Why does Biga Pit look breathtakingly beautiful, when it is in fact made up of toxic waste? Maybe, I should seek answers from Team Bang’s official prayer leader Donna – our charming Miss-Earth-worthy hiker who also happens to be a brilliant chemical engineer.
While it’s a little controversial, I must say the pit is quite a sight to behold.
As for the guard’s remarks, they could be right! Personally, I don’t think there’s any awe-inspiring sight of Biga Pit when viewed from below. But, from this vantage point, Biga Pit definitely looks stunning.
Our expenses (including Capilla Santa Ana)
- Bus ride (Jegans) to Toledo City – 60 PHP
- Capilla Santa Ana admission fee – 100 PHP
- Tricycle ride to Toledo proper – 8 PHP
- Lunch – 100 PHP (You may bring your own lunch if you’re on a tight budget)
- Jeepney fare to Lutupan – 20 PHP
- Back-and-forth Habal-habal ride to Biga Pit – 100 to 150 PHP per person (Just made another visit Biga Pit recently. Fare is now PHP 100 per person and per way)

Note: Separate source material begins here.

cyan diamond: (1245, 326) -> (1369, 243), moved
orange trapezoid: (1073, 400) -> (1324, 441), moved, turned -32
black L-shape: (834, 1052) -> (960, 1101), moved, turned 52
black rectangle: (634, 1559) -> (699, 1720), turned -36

- Bus fare to Cebu from Lutupan – 40 PHP
- Estimated total – 478 PHP
You don’t have to go to as far as Toledo city proper to catch a ride to Biga Pit. From Cebu City, you may take a bus to Lutupan (40 PHP), where you can take a habal-habal ride to Biga Pit. In our case, we took a ride to Toledo because we had plans to see and explore Capilla Santa Ana.
Our Toledo city itinerary
Did you miss our Toledo city itinerary from my Capilla Santa Ana post? Then, make sure to check out our travel plan!

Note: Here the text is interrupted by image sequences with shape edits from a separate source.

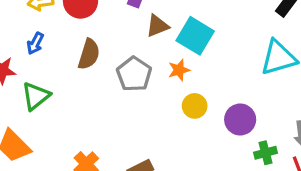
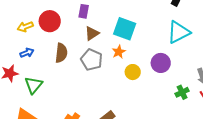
brown triangle: (157, 26) -> (92, 33), moved
blue arrow: (35, 43) -> (27, 53), turned -128
purple circle: (240, 120) -> (161, 63), moved

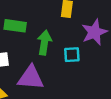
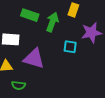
green arrow: (44, 43) -> (52, 22), moved

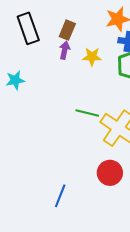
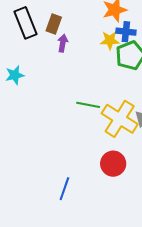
brown rectangle: (67, 30) -> (54, 24), moved
yellow star: (92, 57) -> (110, 40), moved

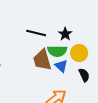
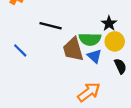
black line: (36, 33) -> (51, 26), moved
black star: (65, 34) -> (109, 23), moved

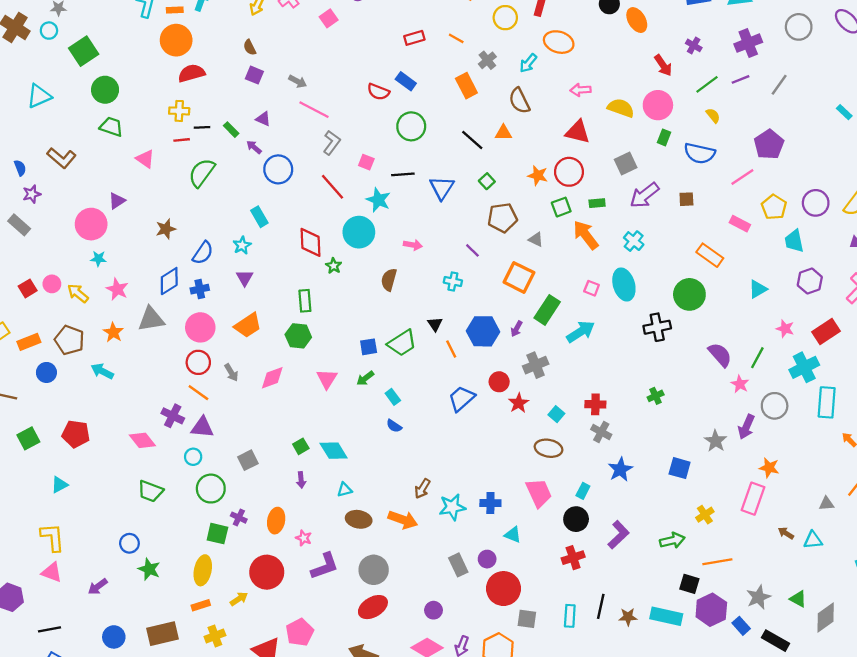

- 7:30 AM: Meet-up at Cebu City South Bus Terminal
- 8:30 AM: Depart from the bus terminal
- 10:30 AM: Arrive at Capilla Santa Ana (Usually it takes less than 2 hours to reach Toledo via Naga)

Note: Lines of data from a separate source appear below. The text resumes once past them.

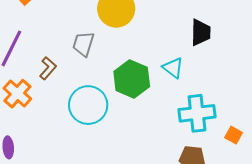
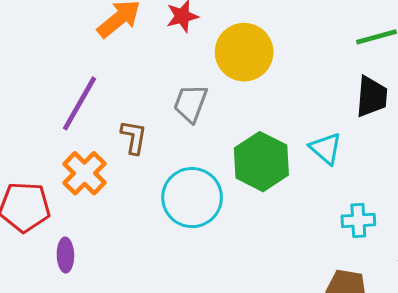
brown L-shape: (48, 68) -> (134, 137), turned -35
cyan cross: (197, 113) -> (358, 220), size x0.6

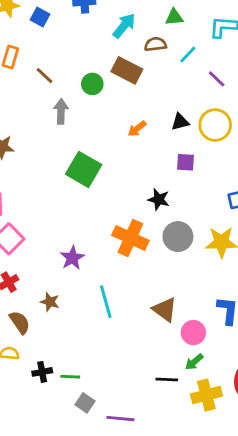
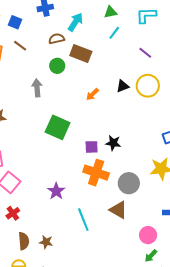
brown semicircle: (155, 44) -> (57, 39), moved
cyan line: (188, 55) -> (114, 33), moved
brown line: (45, 76) -> (20, 46), moved
purple square: (185, 162) -> (92, 147), moved
gray circle: (178, 237) -> (129, 183), moved
brown star: (50, 302) -> (46, 242), moved
brown triangle: (165, 310) -> (118, 210), moved
brown semicircle: (20, 322) -> (24, 241), turned 36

- 11:00 AM: Start of the tour in Capilla Santa Ana
- 11:30 AM: End of the tour/ photo shoots inside the chapel
- 12:00 NN: Explore The Labyrinth
- 12:45 PM: Depart from Capilla Santa Ana
- 01:30 PM: Lunch at McDonalds
- 02:00 PM: Depart from Toledo fish market
- 02:30 PM: Arrival at Carmen Copper Corporation in Lutopan
- 03:00 PM: Depart from the gates of Carmen Copper Corporation via habal-habal
- 03:30 PM: Arrival at Biga Pit
- 04:30 PM: Depart from Pit
- 05:00 PM: Arrival at Bus stop/ Depart from Lutopan
- 06:30 PM: Arrival at Cebu City South Bus Terminal
Biga Pit travel tips:
- Wear sunscreen, bring a hat, pack an umbrella, and protect your skin from direct sunlight exposure.
- If you’re not comfortable saying the word “Biga” in front of other people, save a picture or two of Biga Pit on your smartphone, and show it to the habal-habal driver or to anyone when asking for directions.
- Make Biga Pit just a part of Toledo city trip. Besides enjoying the view, there aren’t a lot of things to do in Biga Pit.
- Bring water and snacks. Keep in mind, there are no stores and stalls selling food and drinks in the area.
- Take your time, and live in the moment.